You’ve been involved with Doctor Who since it came back in 2005. What was it like to finally get to travel with the doctor?
It was heaven - I got to do it all! At one point I even come through the TARDIS doors and say in amazement “it’s bigger on the inside than it is on the outside!”. All these things I’ve always wanted to do! I did have to ask myself how I would cope with experiencing that, and actually I made sure that my character didn’t get used to it too quickly. I wanted to make sure you get a sense - which is in the script - of The Captain being overwhelmed by it all and really shocked, rather than just taking it in his stride. But at the same time he is a soldier, so he reacts to certain other situations in quite a straight forward way.
Were there any sets or locations that you particularly enjoyed working on?

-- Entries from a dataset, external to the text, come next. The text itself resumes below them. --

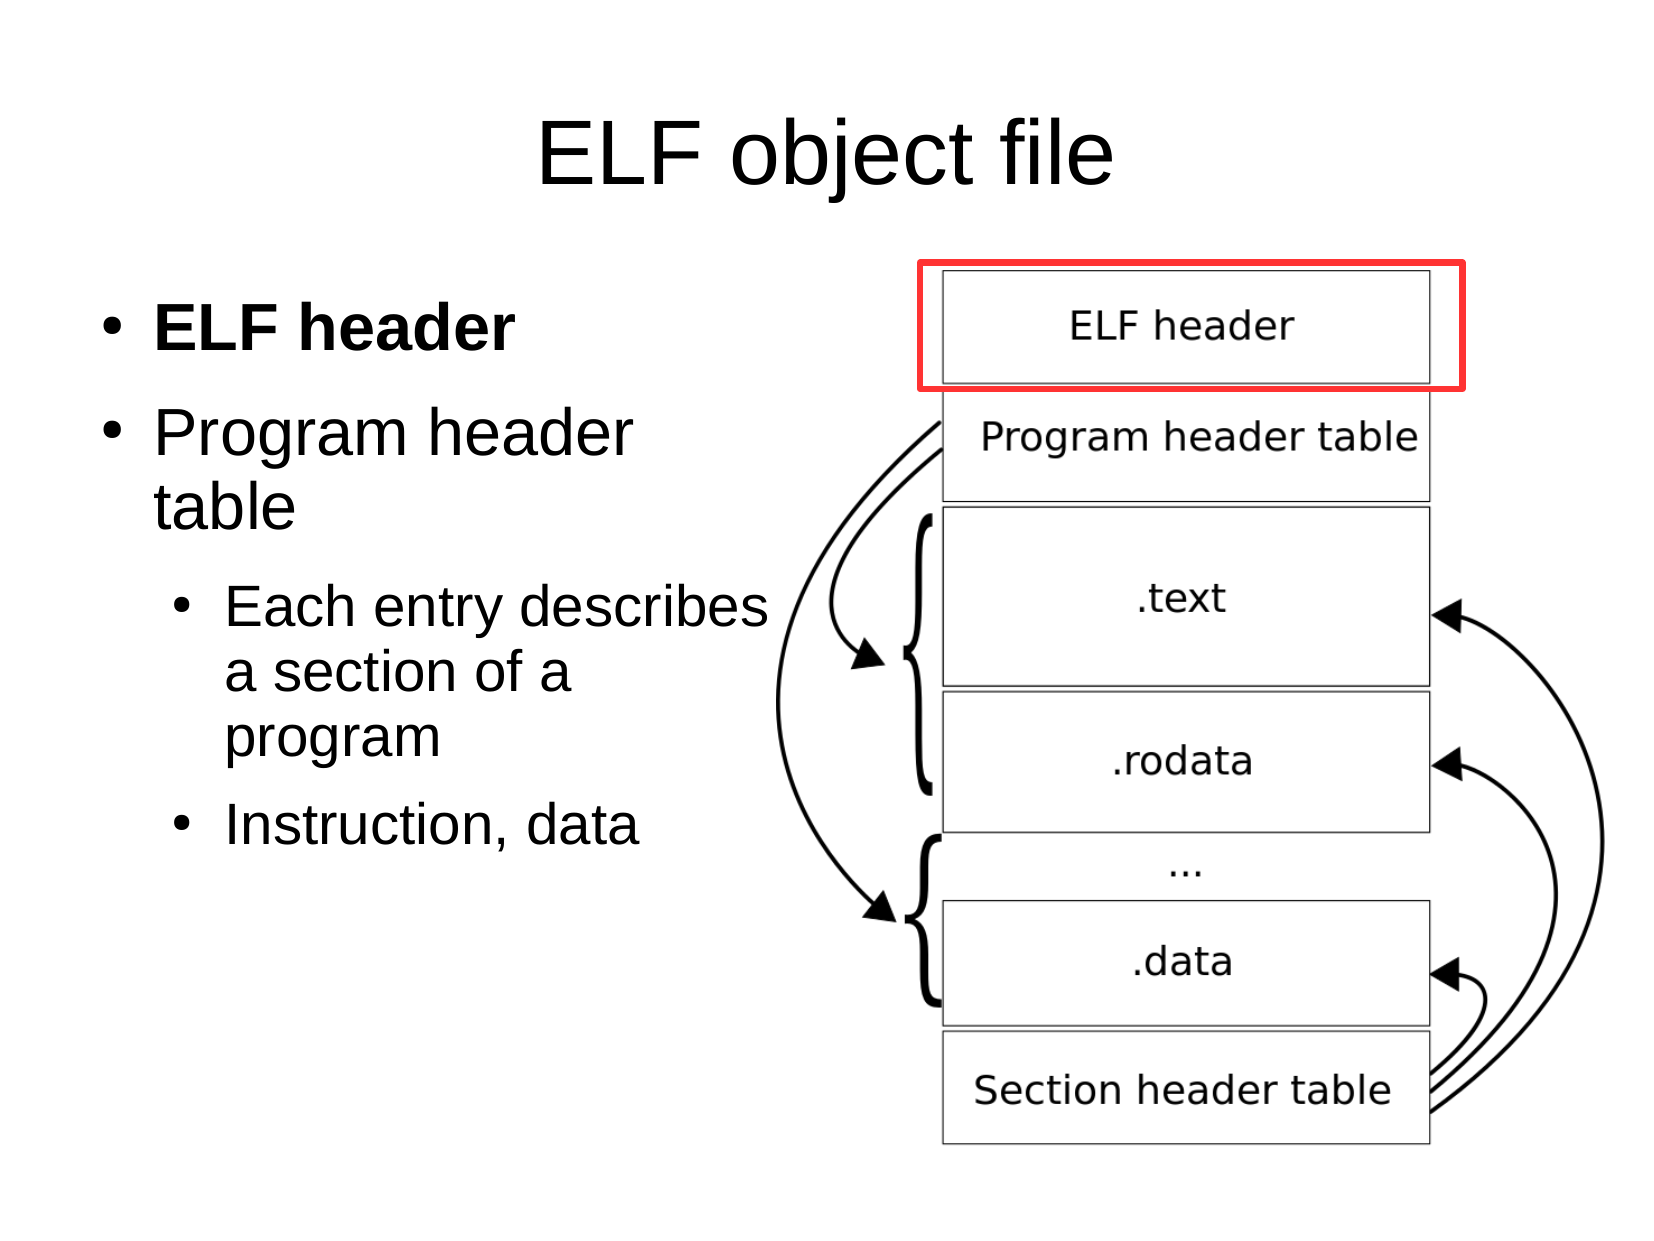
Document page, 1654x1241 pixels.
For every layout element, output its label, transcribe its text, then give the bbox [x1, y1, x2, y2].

picture [776, 250, 1605, 1169]
title ELF object file [82, 49, 1571, 257]
list ELF header Program header table Each entry describes a section of a program Instruction, data [82, 290, 776, 1010]
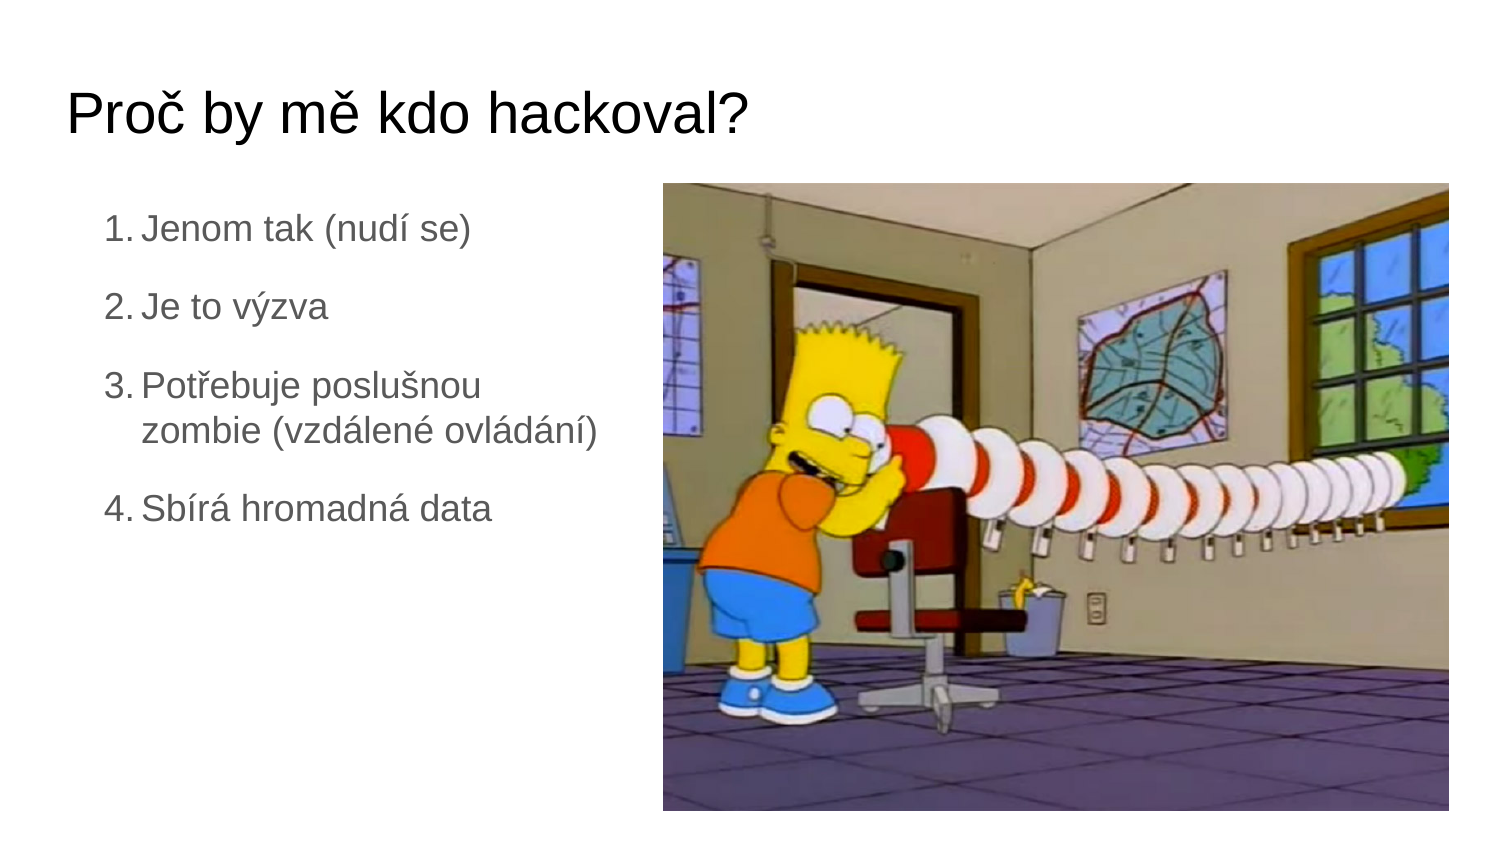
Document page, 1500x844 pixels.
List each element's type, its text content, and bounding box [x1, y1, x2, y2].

title Proč by mě kdo hackoval? [51, 60, 1449, 155]
picture [663, 183, 1449, 811]
list Jenom tak (nudí se) Je to výzva Potřebuje poslušnou zombie (vzdálené ovládání) Sbírá hromadná data [51, 189, 620, 750]
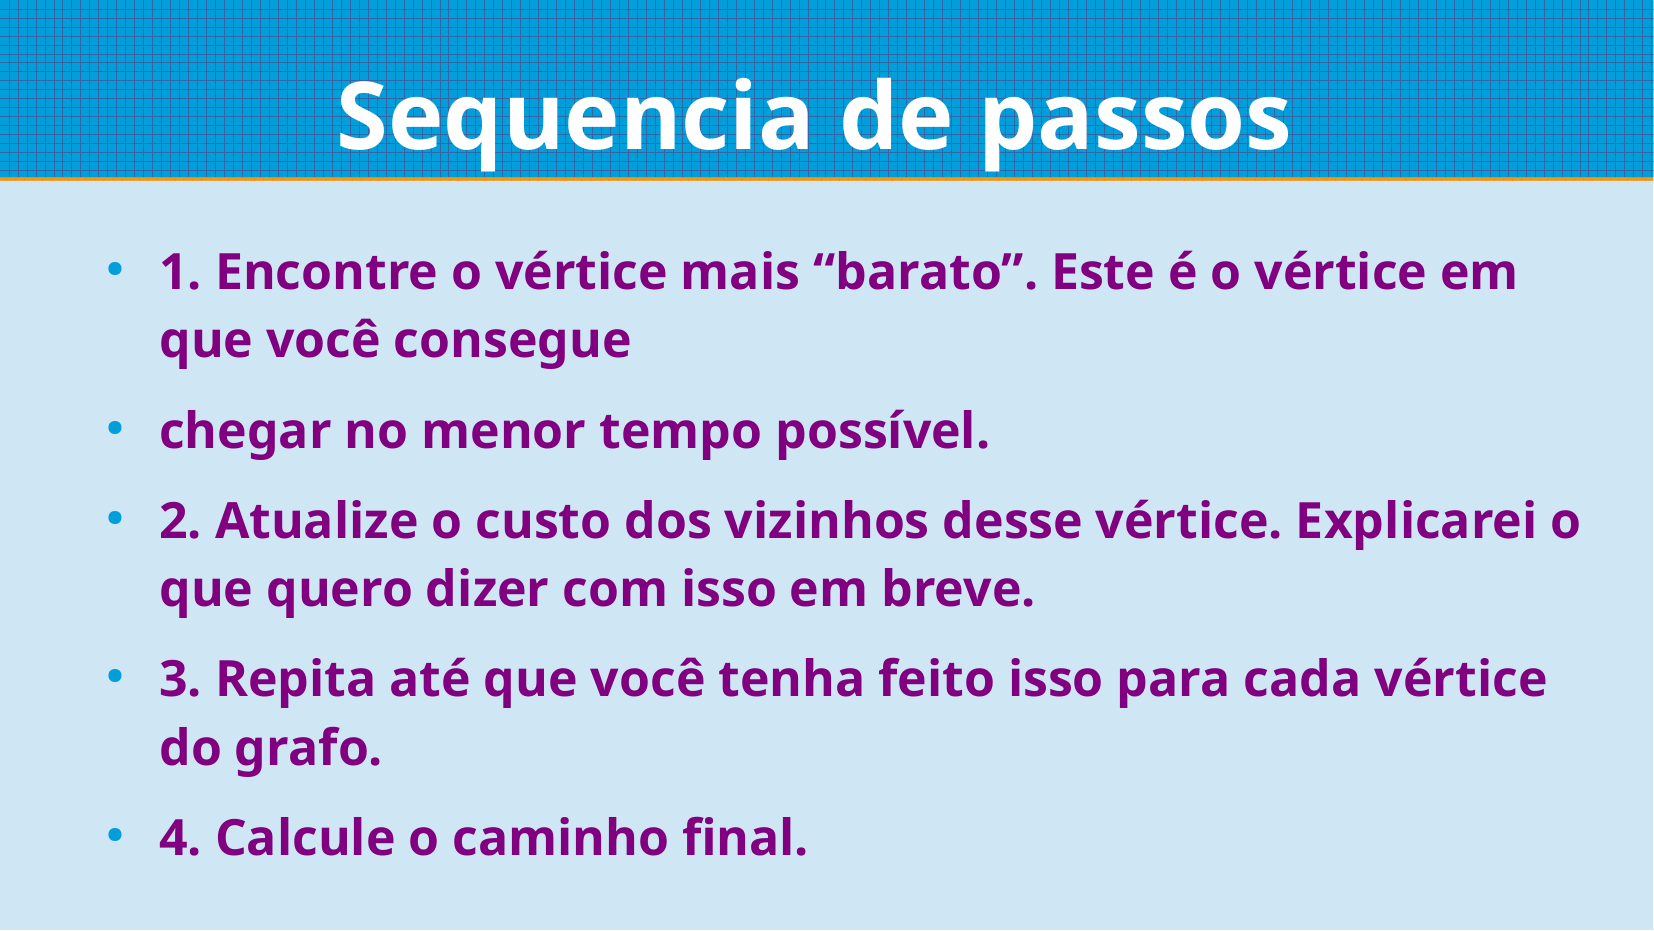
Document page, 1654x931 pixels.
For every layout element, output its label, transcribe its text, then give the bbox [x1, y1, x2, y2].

title Sequencia de passos [88, 14, 1565, 178]
list 1. Encontre o vértice mais “barato”. Este é o vértice em que você consegue chegar no menor tempo possível. 2. Atualize o custo dos vizinhos desse vértice. Explicarei o que quero dizer com isso em breve. 3. Repita até que você tenha feito isso para cada vértice do grafo. 4. Calcule o caminho final. [88, 236, 1625, 886]
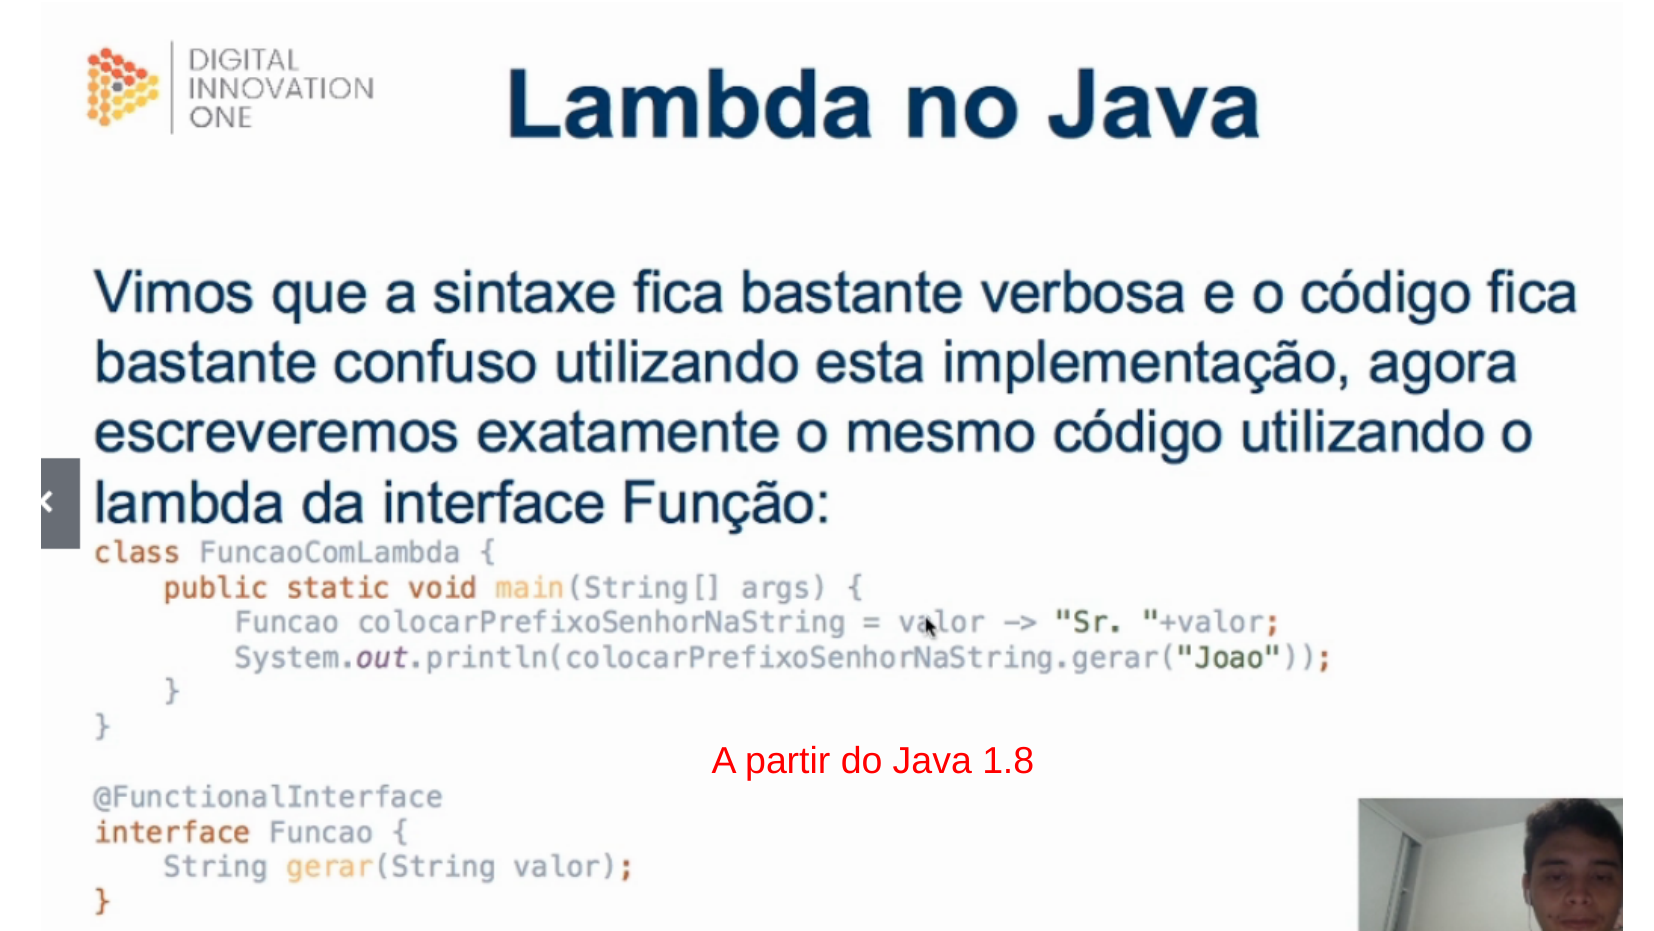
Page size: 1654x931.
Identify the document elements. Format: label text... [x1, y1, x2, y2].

picture [41, 2, 1623, 931]
text_box A partir do Java 1.8 [696, 732, 1050, 790]
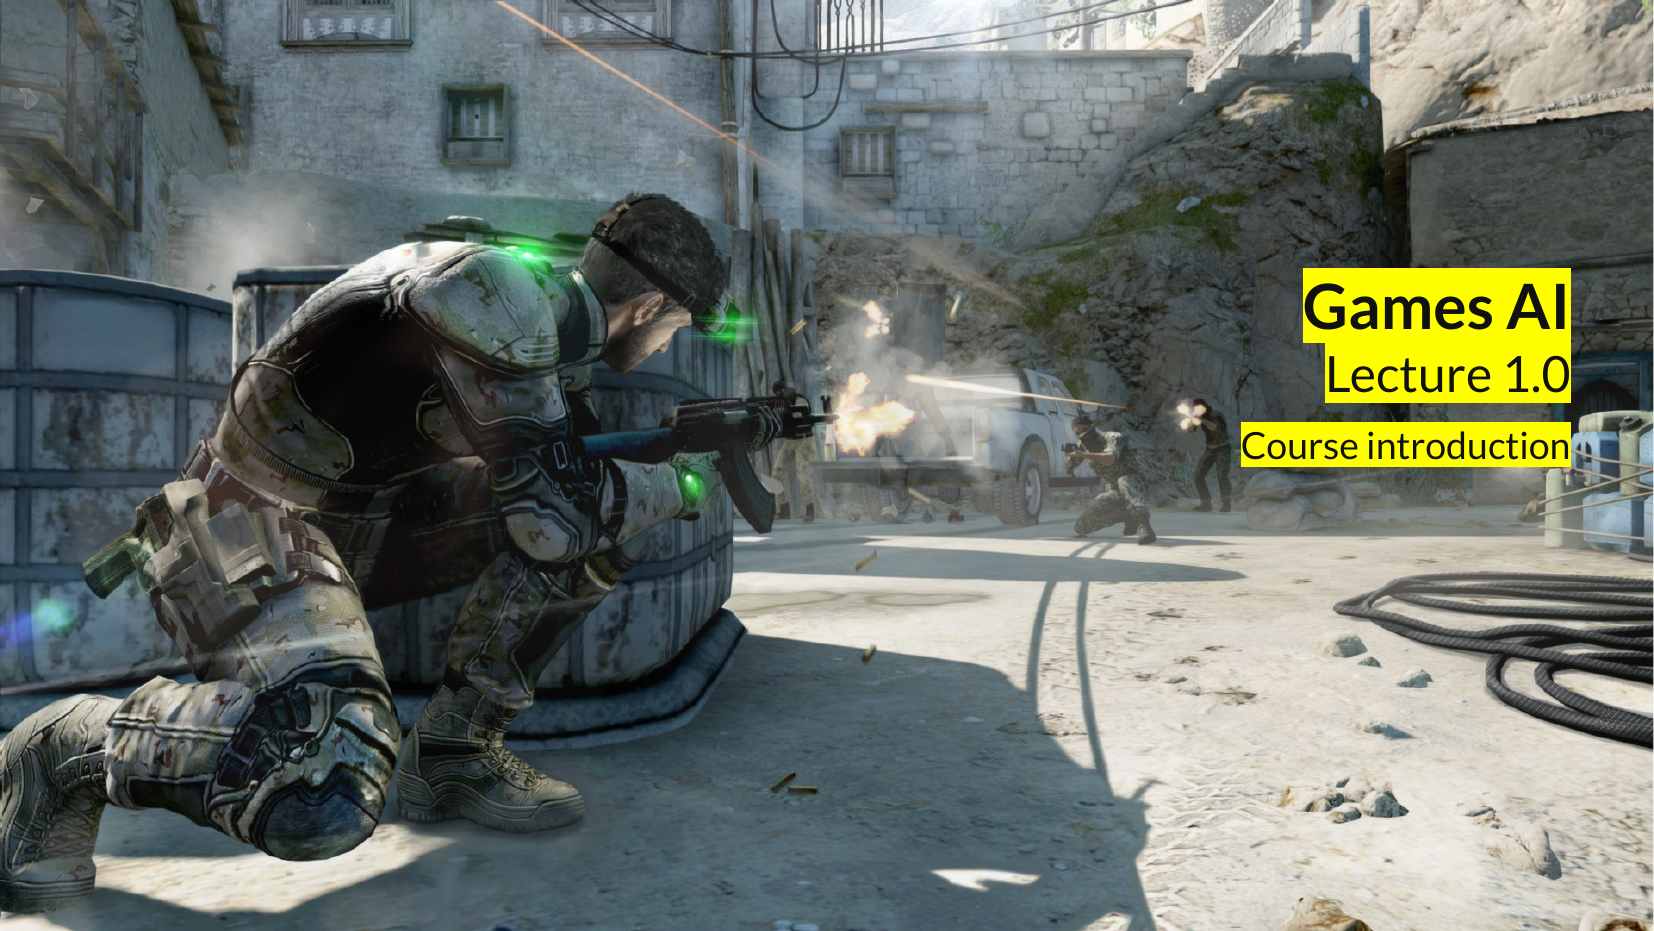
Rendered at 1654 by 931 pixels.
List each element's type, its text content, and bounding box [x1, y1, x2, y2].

subtitle Games AI Lecture 1.0 Course introduction [82, 123, 1571, 741]
picture [0, 0, 1654, 931]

I play a Captain from the First World War so there is a trench and battlefield element, which we filmed on location across a number of fields. We had one hundred extras playing German, French and British soldiers and it was really very moving to be part of. Something about the sheer amount of people in these splendid uniforms. The weather was quite drizzly, but it suited the story and it got very muddy, which of course it really would have been. There was an incredible moment when all these extras swarmed over the battlefield - at which point everyone on set was tearing up. It was moving and extraordinary to be a part of.
How would you describe the tone of this episode?
It’s a very funny and very lovely story. It’s perfect for Christmas as - for me at least - I feel that Christmas is always a mixture of happy and sad. It’s Peter’s last story and it’s obviously infused with that, but it’s a story that takes place out of time, where he has one last adventure before he goes and regenerates into the Thirteenth Doctor. And I suppose it’s about that - it’s about letting go.
The Twelfth Doctor’s encounter with the First Doctor is the central part of the story, with all the lessons that he learns from that.
How did you feel to be part of Peter’s final episode?
I know that Peter really just wanted to enjoy his last adventure. I’m sure that as he got to the last few days the sense of finality will have sunk in - you know, “that’s the last time on location, that’s the last time I’ll run down a corridor, that’s the last time I fight a monster…” etcetera, but it was a really joyous shoot to be a part of. With my old Doctor Who fan head on - Worzel Gummage style - to be a part of any Doctor’s final adventure was incredible, but particularly for Peter who I think has been magnificent. It’s the end of so many eras and you couldn’t help but feel that. It was a real pleasure.
Why should we tune in to Twice Upon A Time?
There’s always something magical about being on Christmas Day, and I think Doctor Who itself has a magic to it. Somewhere deep in its bones there’s something brilliant about this show, and the combination of the two things gives you that shiver. It’s a wonderful thing to be there as a Christmas Day treat. This episode, as it’s the end of an era, has that. Christmas is an interesting time too. There’s something special about it, something in the frosty air that always feels like it’s a good time for ghost stories or stories of enchantment; it’s happy but bittersweet. That’s what this ep has in spades.